Materials and Methods
We conducted a systematic review of the literature on social determinants research and data quality and then iteratively identified themes in the literature using a content analysis process.
Results
The most commonly represented quality issue associated with SDoH data is plausibility (n = 31, 41%). Factors related to race and ethnicity have the largest body of literature (n = 40, 53%).

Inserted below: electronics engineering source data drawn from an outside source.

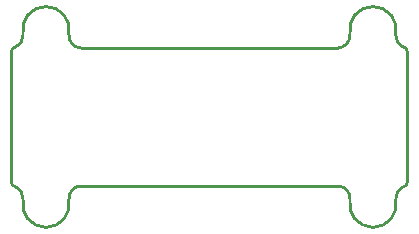
<source format=gm1>
G04*
G04 #@! TF.GenerationSoftware,Altium Limited,CircuitMaker,2.2.1 (2.2.1.6)*
G04*
G04 Layer_Color=16740166*
%FSLAX24Y24*%
%MOIN*%
G70*
G04*
G04 #@! TF.SameCoordinates,C416919A-7BC1-40E4-93D4-03DBD26D3EB5*
G04*
G04*
G04 #@! TF.FilePolarity,Positive*
G04*
G01*
G75*
%ADD22C,0.0100*%
D22*
X13044Y-39D02*
G03*
X12814Y-432I179J-368D01*
G01*
X11284Y-439D02*
G03*
X10891Y1I-416J24D01*
G01*
X11284Y-439D02*
G03*
X12814Y-432I766J-161D01*
G01*
X13044Y-39D02*
G03*
X13199Y125I-5J159D01*
G01*
Y4475D02*
G03*
X13044Y4639I-159J5D01*
G01*
X12814Y5032D02*
G03*
X11284Y5039I-764J168D01*
G01*
X10891Y4599D02*
G03*
X11284Y5039I-24J416D01*
G01*
X12814Y5032D02*
G03*
X13044Y4639I409J-24D01*
G01*
X386Y-432D02*
G03*
X1916Y-439I764J-168D01*
G01*
X2308Y1D02*
G03*
X1916Y-439I24J-416D01*
G01*
X386Y-432D02*
G03*
X156Y-39I-409J24D01*
G01*
X1Y125D02*
G03*
X156Y-39I159J-5D01*
G01*
Y4639D02*
G03*
X1Y4475I5J-159D01*
G01*
X156Y4639D02*
G03*
X386Y5032I-179J368D01*
G01*
X1916Y5039D02*
G03*
X2308Y4599I416J-24D01*
G01*
X1916Y5039D02*
G03*
X386Y5032I-766J161D01*
G01*
X10769Y1D02*
X10891D01*
X10450D02*
X10769D01*
X10550Y4599D02*
X10891D01*
X13200Y125D02*
Y4500D01*
X2308Y4599D02*
X10550D01*
X2296Y1D02*
X10450D01*
X1Y125D02*
Y4475D01*
M02*

</source>
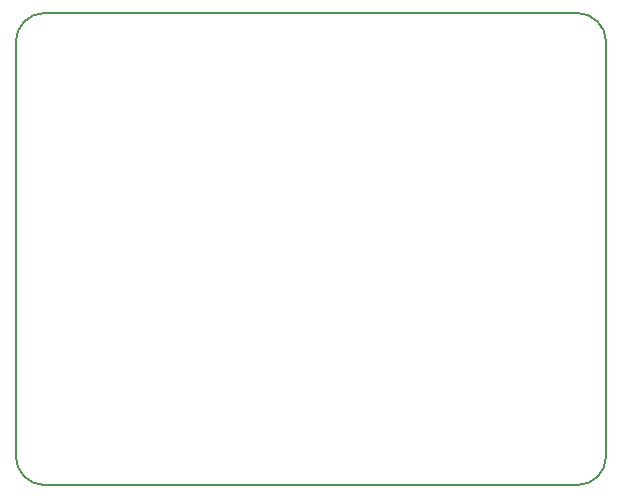
<source format=gbr>
G04 #@! TF.FileFunction,Profile,NP*
%FSLAX46Y46*%
G04 Gerber Fmt 4.6, Leading zero omitted, Abs format (unit mm)*
G04 Created by KiCad (PCBNEW 4.0.4-stable) date 08/18/17 17:17:01*
%MOMM*%
%LPD*%
G01*
G04 APERTURE LIST*
%ADD10C,0.500000*%
%ADD11C,0.150000*%
G04 APERTURE END LIST*
D10*
D11*
X49670000Y38230000D02*
X49670000Y3230000D01*
X2170000Y40730000D02*
X47170000Y40730000D01*
X-330000Y3230000D02*
X-330000Y38230000D01*
X47170000Y730000D02*
X2170000Y730000D01*
X-330000Y3230000D02*
G75*
G03X2170000Y730000I2500000J0D01*
G01*
X47170000Y730000D02*
G75*
G03X49670000Y3230000I0J2500000D01*
G01*
X49670000Y38230000D02*
G75*
G03X47170000Y40730000I-2500000J0D01*
G01*
X2170000Y40730000D02*
G75*
G03X-330000Y38230000I0J-2500000D01*
G01*
M02*

</source>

The first theme, noted in 62% (n = 47) of articles, is that bias or validity issues often result from data quality problems. The most frequently identified validity issue is misclassification bias (n = 23, 30%). The second theme is that many of the articles suggest methods for mitigating the issues resulting from poor social determinants data quality. We grouped these into 5 suggestions: avoid complete case analysis, impute data, rely on multiple sources, use validated software tools, and select addresses thoughtfully.
Discussion
The type of data quality problem varies depending on the variable, and each problem is associated with particular forms of analytical error. Problems encountered with the quality of SDoH data are rarely distributed randomly. Data from Hispanic patients are more prone to issues with plausibility and misclassification than data from other racial/ethnic groups.
Conclusion
Consideration of data quality and evidence-based quality improvement methods may help prevent bias and improve the validity of research conducted with SDoH data.